An alternative (which was my next attempt), is to replace the
ALL_THREADS etc. iteration style with for_each_all_threads,
for_each_non_exited_threads, etc. functions which would take a
callback as parameter, which would usually be passed a lambda.
However, I did not find that satisfactory at all, because the
resulting code ends up a little less natural / more noisy to read,
write and debug/step-through (due to use of lambdas), and in many
places where we use "continue;" to skip to the next thread now need to
use "return;". (I ran into hard to debug bugs caused by a
continue/return confusion.)
I.e., before:
ALL_NON_EXITED_THREADS (tp)
{
if (tp->not_what_I_want)
continue;
// do something
}
would turn into:
for_each_non_exited_thread ([&] (thread_info *tp)
{
if (tp->not_what_I_want)
return;
// do something
});
Lastly, the solution I settled with was to replace the ALL_THREADS /
ALL_NON_EXITED_THREADS / ALL_INFERIORS macros with (C++20-like) ranges
and iterators, such that you can instead naturaly iterate over
threads/inferiors using range-for, like e.g,.:
// all threads, including THREAD_EXITED threads.
########
### Requirement 1:
Answer these questions from the passage on thread iteration:
(a) What is usually passed as the callback to the for_each_* functions?
(b) In the callback version, which statement replaces "continue;" for skipping to the next thread?
(c) What did the writer finally replace the ALL_THREADS / ALL_NON_EXITED_THREADS / ALL_INFERIORS macros with?
### Requirement 2:
Proceed with the passage on thread iteration, starting after its final line.

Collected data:
########
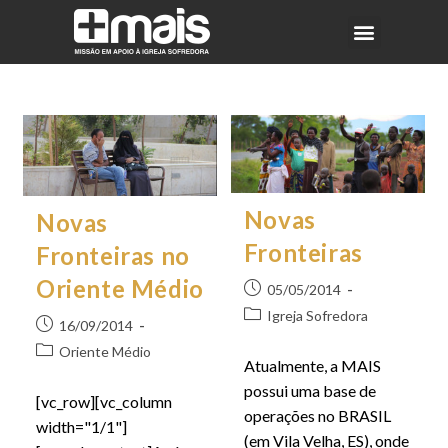
Novas
Novas
Fronteiras
Fronteiras no
Oriente Médio
05/05/2014
Igreja Sofredora
16/09/2014
Oriente Médio
Atualmente, a MAIS
possui uma base de
[vc_row][vc_column
operações no BRASIL
width="1/1"]
(em Vila Velha, ES), onde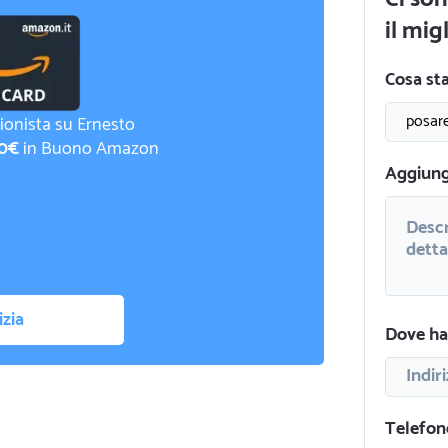
il mig
Cosa st
ionista su Ernesto
0€
in Buono Amazon
Aggiungi
izia
Dove hai
Telefon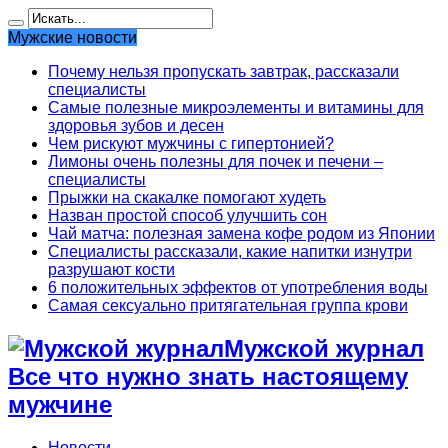
Мужские новости
Почему нельзя пропускать завтрак, рассказали
специалисты
Самые полезные микроэлементы и витамины для
здоровья зубов и десен
Чем рискуют мужчины с гипертонией?
Лимоны очень полезны для почек и печени –
специалисты
Прыжки на скакалке помогают худеть
Назван простой способ улучшить сон
Чай матча: полезная замена кофе родом из Японии
Специалисты рассказали, какие напитки изнутри
разрушают кости
6 положительных эффектов от употребления воды
Самая сексуально притягательная группа крови
Мужской журнал
Все что нужно знать настоящему
мужчине
Новости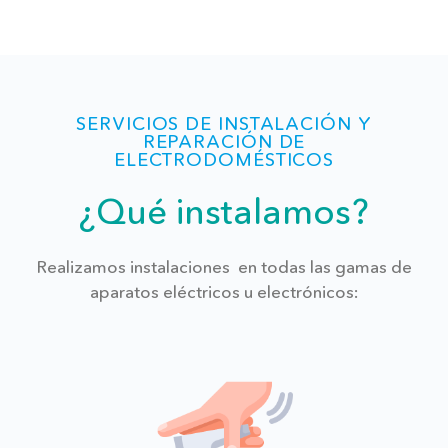
SERVICIOS DE INSTALACIÓN Y
REPARACIÓN DE
ELECTRODOMÉSTICOS
¿Qué instalamos?
Realizamos instalaciones en todas las gamas de
aparatos eléctricos u electrónicos: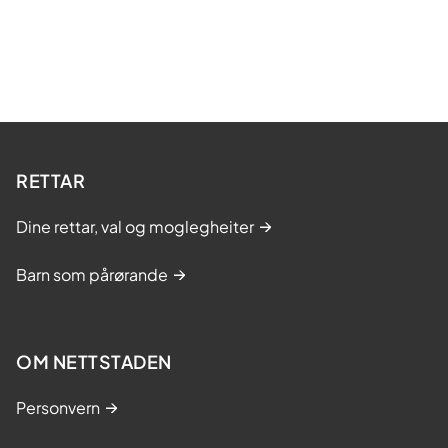
RETTAR
Dine rettar, val og moglegheiter
Barn som pårørande
OM NETTSTADEN
Personvern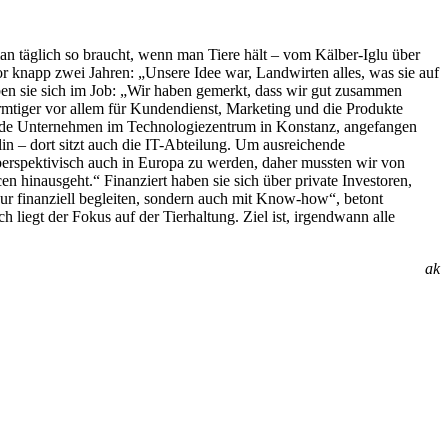
 täglich so braucht, wenn man Tiere hält – vom Kälber-Iglu über
r knapp zwei Jahren: „Unsere Idee war, Landwirten alles, was sie auf
ben sie sich im Job: „Wir haben gemerkt, dass wir gut zusammen
armtiger vor allem für Kundendienst, Marketing und die Produkte
hlende Unternehmen im Technologiezentrum in Konstanz, angefangen
n – dort sitzt auch die IT-Abteilung. Um ausreichende
erspektivisch auch in Europa zu werden, daher mussten wir von
en hinausgeht.“ Finanziert haben sie sich über private Investoren,
nur finanziell begleiten, sondern auch mit Know-how“, betont
liegt der Fokus auf der Tierhaltung. Ziel ist, irgendwann alle
ak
########
### Response box 1:
(a) A lambda.
(b) "return;"
(c) C++20-like ranges and iterators, so that threads and inferiors can be iterated over with range-for.

### Response box 2:
for (thread_info *tp : all_threads ())
{ .... }
// all non-exited threads.
for (thread_info *tp : all_non_exited_threads ())
{ .... }
// all non-exited threads of INF inferior.
for (thread_info *tp : inf->non_exited_threads ())
{ .... }
The all_non_exited_threads() function takes an optional filter ptid_t as
parameter, which is quite convenient when we need to iterate over
threads matching that filter. See e.g., how the
set_executing/set_stop_requested/finish_thread_state etc. functions in
thread.c end up being simplified.
Most of the patch thus is about adding the infrustructure for allowing
the above. Later on when we get to actual multi-target, these
functions/ranges/iterators will gain a "target_ops *" parameter so
that e.g., we can iterate over all threads of a given target that
match a given filter ptid_t.
The only entry points users needs to be aware of are the
all_threads/all_non_exited_threads etc. functions seen above. Thus,
those functions are declared in gdbthread.h/inferior.h. The actual
iterators/ranges are mainly "internals" and thus are put out of view
in the new thread-iter.h/thread-iter.c/inferior-iter.h files. That
keeps the gdbthread.h/inferior.h headers quite a bit more readable.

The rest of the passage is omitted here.